Left to right, Denis Turner-Roth, Rep. Greg Meeks, Hope Knight and Yvonne Reddick at the Joe Addabbo Building last Friday. Photo by Trone Dowd.
BY TRONE DOWD
Last Friday, U.S. Rep. Gregory Meeks (D-Jamaica) held a joint press conference with Denise Turner-Roth, administrator of the General Services Administration, to announce that the studies conducted on the Joe Addabbo building, located at 155-10 Jamaica Avenue in Jamaica were concluded and that the federal agency had already been determining ways to utilize the available space more efficiently.
“They have taken great concern and care when looking at this facility and how we can maximize two things,” Meeks said. “How we can save taxpayer dollars by making sure we’re utilizing more of the federal space, making sure employees that are working there, and how it saves communities. This building can become a starting point. It can build a foundation around communities, creating jobs and opportunities for folks throughout.”
According to Roth, the new plan is apart of a country wide initiative to reduce the footprint of federal buildings. This will make keeping tabs on facilities in all states easier for the GSA. By reducing the space that agencies take in buildings like the Joe Addabbo building, there will now be space for additional federal programs to occupy the same area.
“In this space in particular, we see an opportunity to bring in some of our agencies […] while also supporting the development of this area,” Roth said, elaborating that producing a win-win situation that benefits the community and the agencies is a priority of GSA.
Determining specific plans for where and exactly how many agencies can join the SSA in the building will cost $8.4 million in additional studies.
Since early 2014, the Joe Addabbo Building has been under fire due to how it was being used. It was reported that three of the building’s 11 floors were being used as storage for files and documents.
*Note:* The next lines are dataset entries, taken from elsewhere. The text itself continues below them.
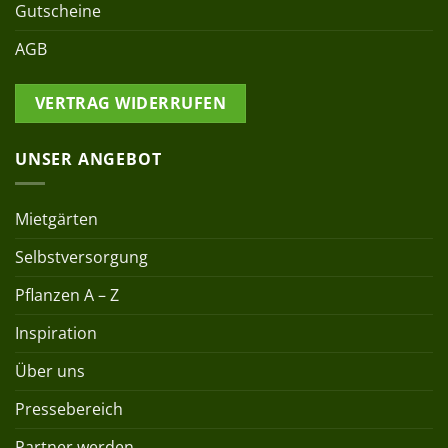
Gutscheine
AGB
VERTRAG WIDERRUFEN
UNSER ANGEBOT
Mietgärten
Selbstversorgung
Pflanzen A – Z
Inspiration
Über uns
Pressebereich
Partner werden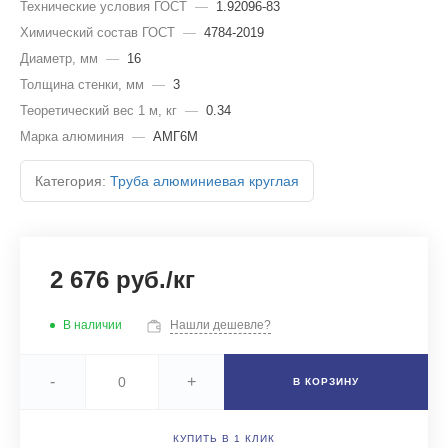
Технические условия ГОСТ
—
1.92096-83
Химический состав ГОСТ
—
4784-2019
Диаметр, мм
—
16
Толщина стенки, мм
—
3
Теоретический вес 1 м, кг
—
0.34
Марка алюминия
—
АМГ6М
Категория:
Труба алюминиевая круглая
2 676 руб./кг
В наличии
Нашли дешевле?
-
+
В КОРЗИНУ
КУПИТЬ В 1 КЛИК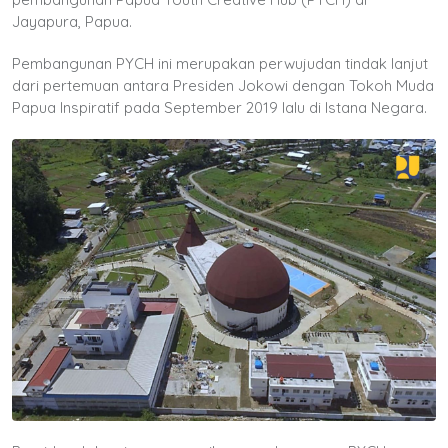
Jayapura, Papua.
Pembangunan PYCH ini merupakan perwujudan tindak lanjut
dari pertemuan antara Presiden Jokowi dengan Tokoh Muda
Papua Inspiratif pada September 2019 lalu di Istana Negara.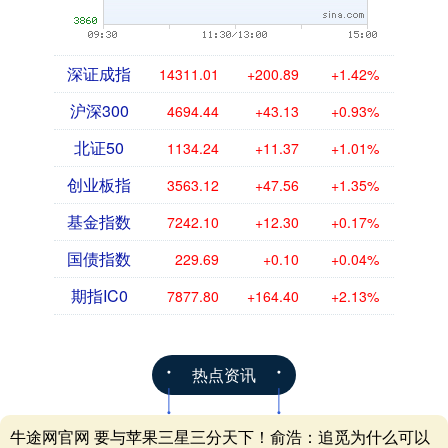
深证成指
14311.01
+200.89
+1.42%
沪深300
4694.44
+43.13
+0.93%
北证50
1134.24
+11.37
+1.01%
创业板指
3563.12
+47.56
+1.35%
基金指数
7242.10
+12.30
+0.17%
国债指数
229.69
+0.10
+0.04%
期指IC0
7877.80
+164.40
+2.13%
热点资讯
牛途网官网 要与苹果三星三分天下！俞浩：追觅为什么可以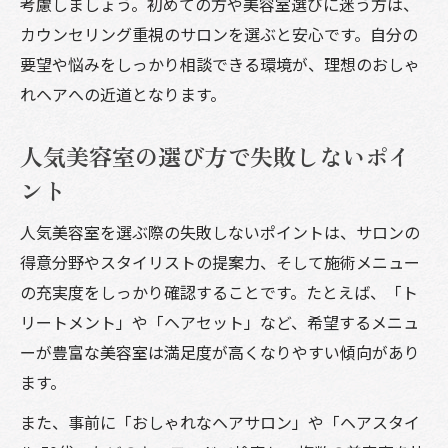
考慮しましょう。初めての方や美容室選びに迷う方は、
カウンセリング重視のサロンを選ぶと安心です。自分の
要望や悩みをしっかり相談できる環境が、理想のおしゃ
れヘアへの近道となります。
人気美容室の選び方で失敗しないポイ
ント
人気美容室を選ぶ際の失敗しないポイントは、サロンの
得意分野やスタイリストの提案力、そして施術メニュー
の充実度をしっかり確認することです。たとえば、「ト
リートメント」や「ヘアセット」など、希望するメニュ
ーが豊富な美容室は満足度が高くなりやすい傾向があり
ます。
また、事前に「おしゃれなヘアサロン」や「ヘアスタイ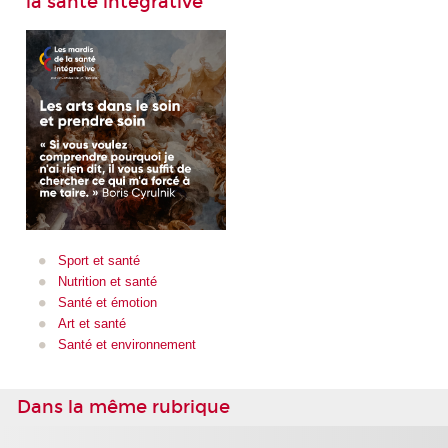
la santé intégrative
Sport et santé
Nutrition et santé
Santé et émotion
Art et santé
Santé et environnement
Dans la même rubrique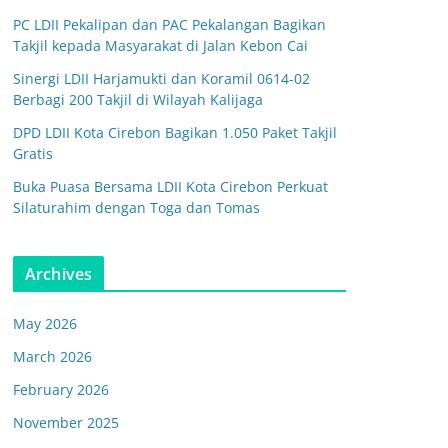
PC LDII Pekalipan dan PAC Pekalangan Bagikan
Takjil kepada Masyarakat di Jalan Kebon Cai
Sinergi LDII Harjamukti dan Koramil 0614-02
Berbagi 200 Takjil di Wilayah Kalijaga
DPD LDII Kota Cirebon Bagikan 1.050 Paket Takjil
Gratis
Buka Puasa Bersama LDII Kota Cirebon Perkuat
Silaturahim dengan Toga dan Tomas
Archives
May 2026
March 2026
February 2026
November 2025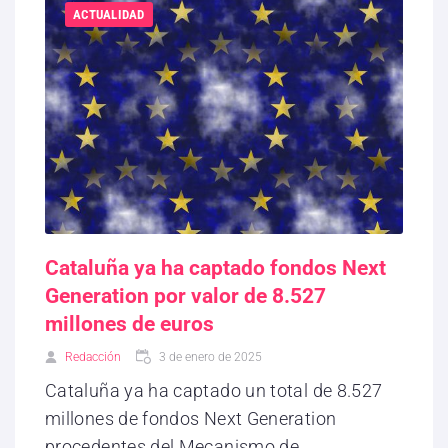
ACTUALIDAD
Cataluña ya ha captado fondos Next
Generation por valor de 8.527
millones de euros
Redacción
3 de enero de 2025
Cataluña ya ha captado un total de 8.527
millones de fondos Next Generation
procedentes del Mecanismo de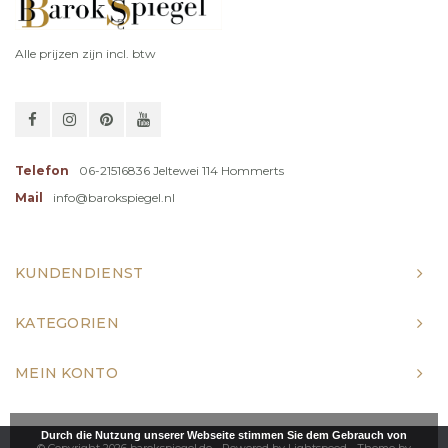
Alle prijzen zijn incl. btw
Telefon
06-21516836 Jeltewei 114 Hommerts
Mail
info@barokspiegel.nl
KUNDENDIENST
KATEGORIEN
MEIN KONTO
Durch die Nutzung unserer Webseite stimmen Sie dem Gebrauch von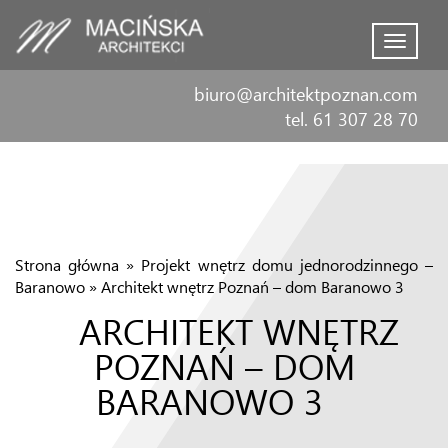
Menu
biuro@architektpoznan.com
tel. 61 307 28 70
Strona główna
»
Projekt wnętrz domu jednorodzinnego –
Baranowo
»
Architekt wnętrz Poznań – dom Baranowo 3
ARCHITEKT WNĘTRZ
POZNAŃ – DOM
BARANOWO 3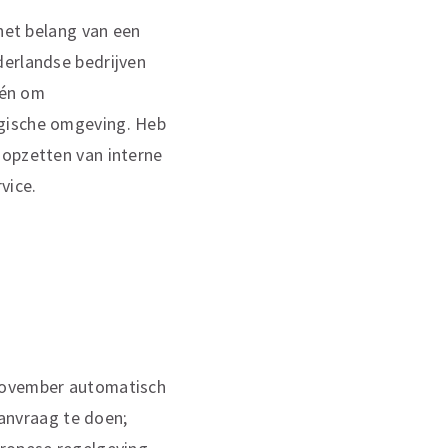
 het belang van een
derlandse bedrijven
 én om
ogische omgeving. Heb
 opzetten van interne
vice.
 november automatisch
anvraag te doen;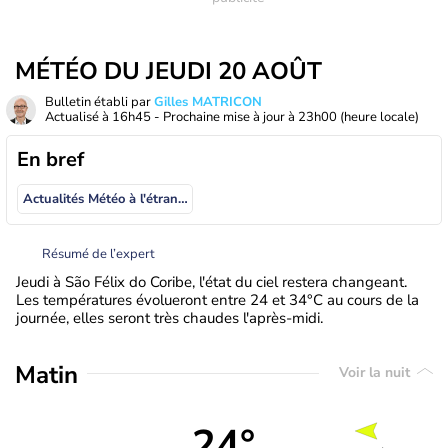
MÉTÉO DU JEUDI 20 AOÛT
Bulletin établi par
Gilles MATRICON
Actualisé à
16h45
- Prochaine mise à jour à
23h00
(heure locale)
En bref
Actualités Météo à l'étranger
Résumé de l’expert
Jeudi à São Félix do Coribe, l'état du ciel restera changeant.
Les températures évolueront entre 24 et 34°C au cours de la
journée, elles seront très chaudes l'après-midi.
Matin
Voir la nuit
24°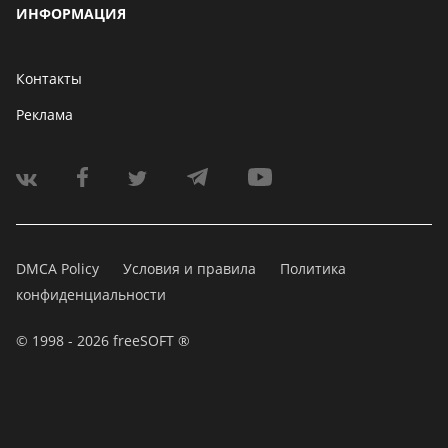
ИНФОРМАЦИЯ
Контакты
Реклама
DMCA Policy
Условия и правила
Политика
конфиденциальности
© 1998 - 2026 freeSOFT ®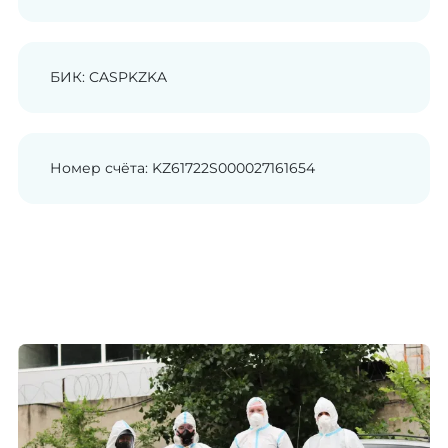
БИК: CASPKZKA
Номер счёта: KZ61722S000027161654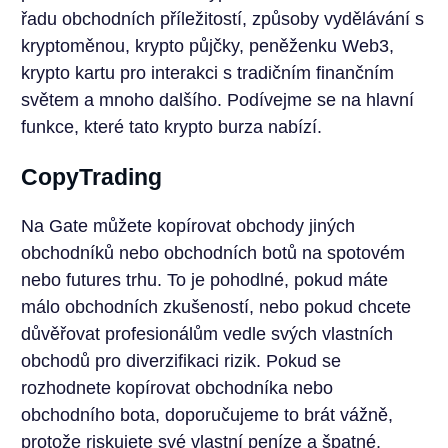
řadu obchodních příležitostí, způsoby vydělávání s
kryptoměnou, krypto půjčky, peněženku Web3,
krypto kartu pro interakci s tradičním finančním
světem a mnoho dalšího. Podívejme se na hlavní
funkce, které tato krypto burza nabízí.
CopyTrading
Na Gate můžete kopírovat obchody jiných
obchodníků nebo obchodních botů na spotovém
nebo futures trhu. To je pohodlné, pokud máte
málo obchodních zkušeností, nebo pokud chcete
důvěřovat profesionálům vedle svých vlastních
obchodů pro diverzifikaci rizik. Pokud se
rozhodnete kopírovat obchodníka nebo
obchodního bota, doporučujeme to brát vážně,
protože riskujete své vlastní peníze a špatné,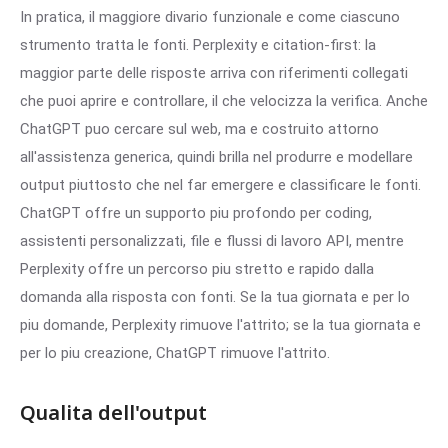
In pratica, il maggiore divario funzionale e come ciascuno
strumento tratta le fonti. Perplexity e citation-first: la
maggior parte delle risposte arriva con riferimenti collegati
che puoi aprire e controllare, il che velocizza la verifica. Anche
ChatGPT puo cercare sul web, ma e costruito attorno
all'assistenza generica, quindi brilla nel produrre e modellare
output piuttosto che nel far emergere e classificare le fonti.
ChatGPT offre un supporto piu profondo per coding,
assistenti personalizzati, file e flussi di lavoro API, mentre
Perplexity offre un percorso piu stretto e rapido dalla
domanda alla risposta con fonti. Se la tua giornata e per lo
piu domande, Perplexity rimuove l'attrito; se la tua giornata e
per lo piu creazione, ChatGPT rimuove l'attrito.
Qualita dell'output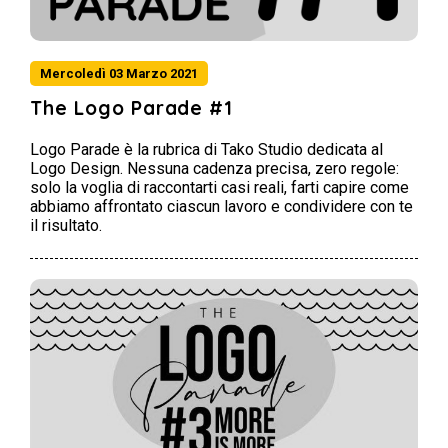
Mercoledì 03 Marzo 2021
The Logo Parade #1
Logo Parade è la rubrica di Tako Studio dedicata al
Logo Design. Nessuna cadenza precisa, zero regole:
solo la voglia di raccontarti casi reali, farti capire come
abbiamo affrontato ciascun lavoro e condividere con te
il risultato.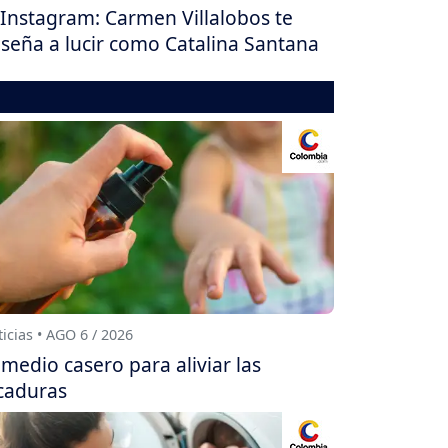
Instagram: Carmen Villalobos te
seña a lucir como Catalina Santana
icias • AGO 6 / 2026
medio casero para aliviar las
caduras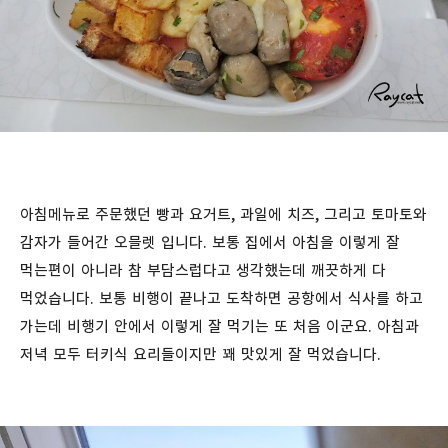
아침메뉴로 주문했던 빵과 요거트, 과일에 치즈, 그리고 토마토와
감자가 들어간 오믈렛 입니다. 보통 집에서 아침을 이렇게 잘
먹는편이 아니라 참 부담스럽다고 생각했는데 깨끗하게 다
먹었습니다. 보통 비행이 끝나고 도착하면 공항에서 식사를 하고
가는데 비행기 안에서 이렇게 잘 먹기는 또 처음 이군요. 아침과
저녁 모두 터키식 요리들이지만 꽤 맛있게 잘 먹었습니다.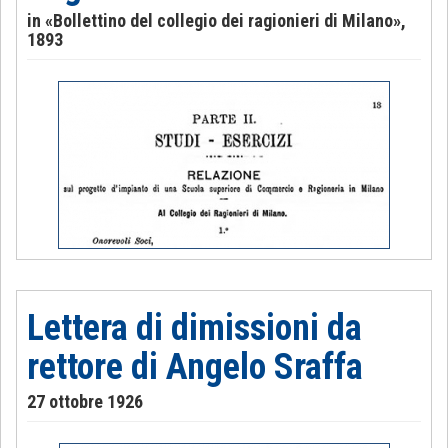
in «Bollettino del collegio dei ragionieri di Milano»,
1893
Lettera di dimissioni da
rettore di Angelo Sraffa
27 ottobre 1926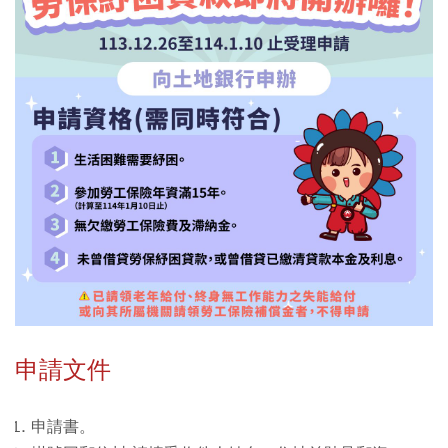
申請文件
申請書。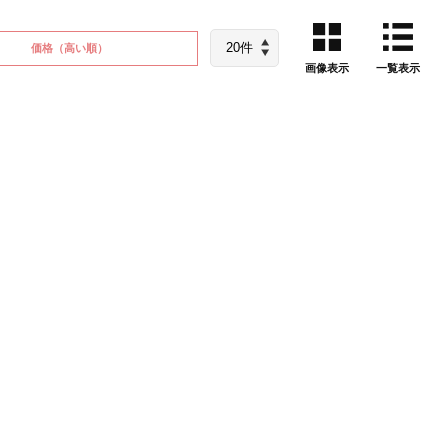
価格
（高い順）
画像表示
一覧表示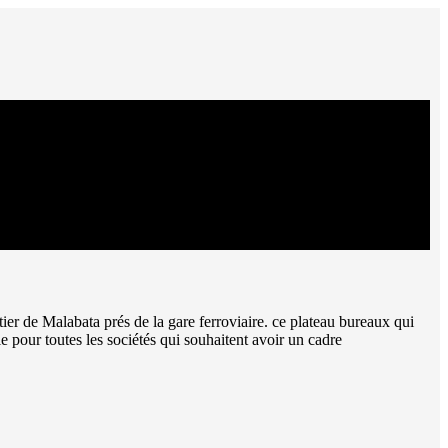
er de Malabata prés de la gare ferroviaire. ce plateau bureaux qui
e pour toutes les sociétés qui souhaitent avoir un cadre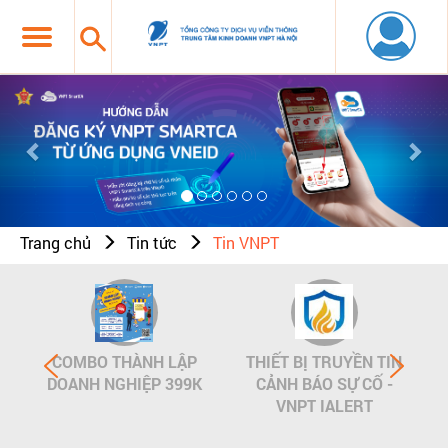
Previous
Nex
Trang chủ
Tin tức
Tin VNPT
COMBO THÀNH LẬP
THIẾT BỊ TRUYỀN TIN
DOANH NGHIỆP 399K
CẢNH BÁO SỰ CỐ -
VNPT IALERT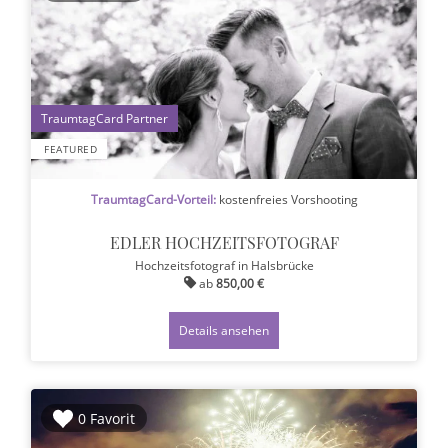
1
FEATURED
TraumtagCard-Vorteil:
kostenfreies Vorshooting
EDLER HOCHZEITSFOTOGRAF
Hochzeitsfotograf
in Halsbrücke
ab
850,00 €
Details ansehen
0 Favorit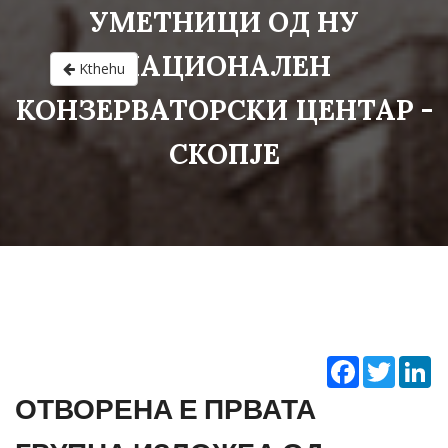
УМЕТНИЦИ ОД НУ
НАЦИОНАЛЕН
Kthehu
КОНЗЕРВАТОРСКИ ЦЕНТАР -
СКОПЈЕ
Facebook
Twitter
Li
ОТВОРЕНА Е ПРВАТА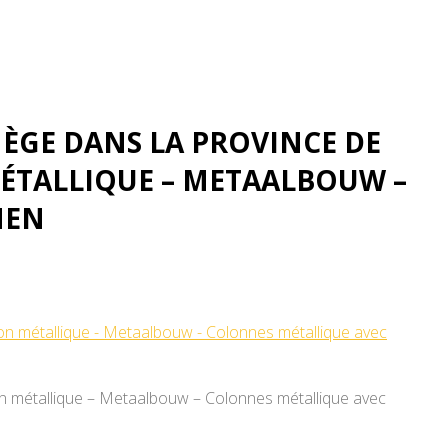
ÈGE DANS LA PROVINCE DE
MÉTALLIQUE – METAALBOUW –
MEN
n métallique – Metaalbouw – Colonnes métallique avec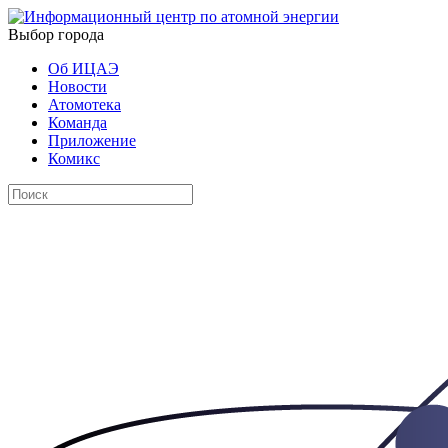
Выбор города
Об ИЦАЭ
Новости
Атомотека
Команда
Приложение
Комикс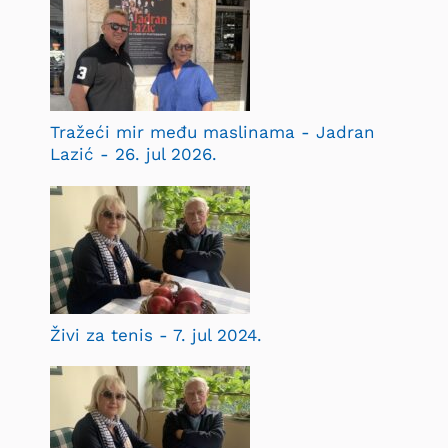
Tražeći mir među maslinama - Jadran
Lazić - 26. jul 2026.
Živi za tenis - 7. jul 2024.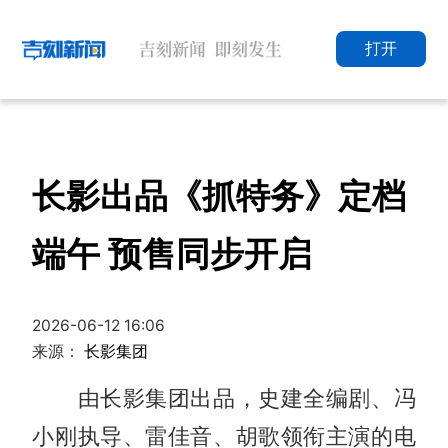
打开
长影出品《抓特务》定档
端午 预售同步开启
2026-06-12 16:06
来源：
长影集团
由长影集团出品，史建全编剧、冯
小刚执导、雷佳音、胡歌领衔主演的电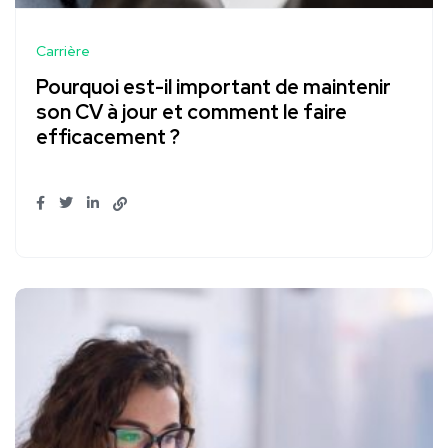
Carrière
Pourquoi est-il important de maintenir
son CV à jour et comment le faire
efficacement ?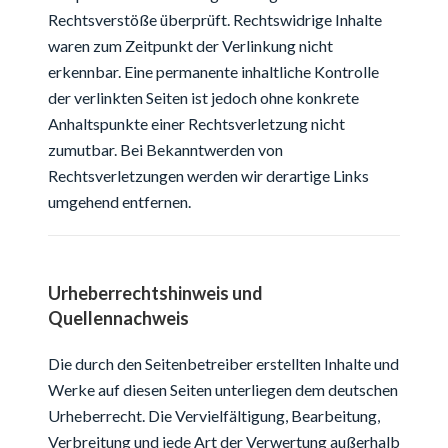
Rechtsverstöße überprüft. Rechtswidrige Inhalte
waren zum Zeitpunkt der Verlinkung nicht
erkennbar. Eine permanente inhaltliche Kontrolle
der verlinkten Seiten ist jedoch ohne konkrete
Anhaltspunkte einer Rechtsverletzung nicht
zumutbar. Bei Bekanntwerden von
Rechtsverletzungen werden wir derartige Links
umgehend entfernen.
Urheberrechtshinweis und
Quellennachweis
Die durch den Seitenbetreiber erstellten Inhalte und
Werke auf diesen Seiten unterliegen dem deutschen
Urheberrecht. Die Vervielfältigung, Bearbeitung,
Verbreitung und jede Art der Verwertung außerhalb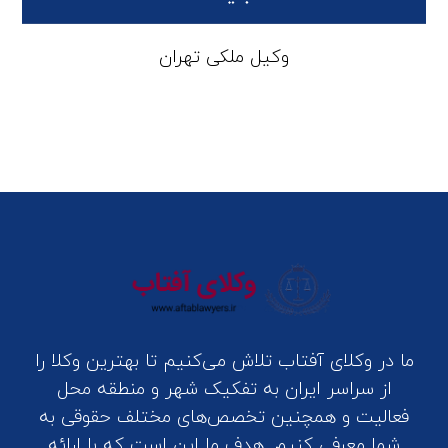
وکیل ملکی تهران
ما در وکلای آفتاب تلاش می‌کنیم تا بهترین وکلا را
از سراسر ایران به تفکیک شهر و منطقه محل
فعالیت و همچنین تخصص‌های مختلف حقوقی به
شما معرفی کنیم. هدف ما این است که با ارائه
Built in 1982, the building has served as the Social Security Administration’s Northeastern Program Service Center. It was meant to bring 3,000 jobs to the Southeast Queens neighborhoods. It was determined that the building was employing less than half of the figure just two years ago.
To help fix the issue, Meeks organized a meeting with GSA and SSA and pushed for monthly progress reports on the usage of the floors they occupied. This information would be used to conduct studies on the building in the coming months. Back in January, the Press of Southeast Queens reported that the studies were complete and that the next phase of making the building efficient again would be feasibility studies.
“Maximizing the space will help our overall economy,” Meeks said.
A 30-minute tour of the building was conducted to give Queens elected officials and community leaders, including Borough president Melinda Katz, Greater Jamaica Development Corporation President Hope Knight and Yvonne Reddick of Community Board 12 a chance to see more of the 34 year-old building.
“By being here today, [President Obama] and Ms. Roth have shown a commitment making sure that this building is a catalyst for social services that are desperately needed by our constituency here,” Katz said.
Roth told the Press of Southeast Queens that the new organizations that would move into the building would be federal agencies that compliment the SSA.
“There are agencies that support similar customers,” Roth said. “That would be ideal. It really works well when there are a concentration of agencies, so when the public needs to see them, they’re all in one place.”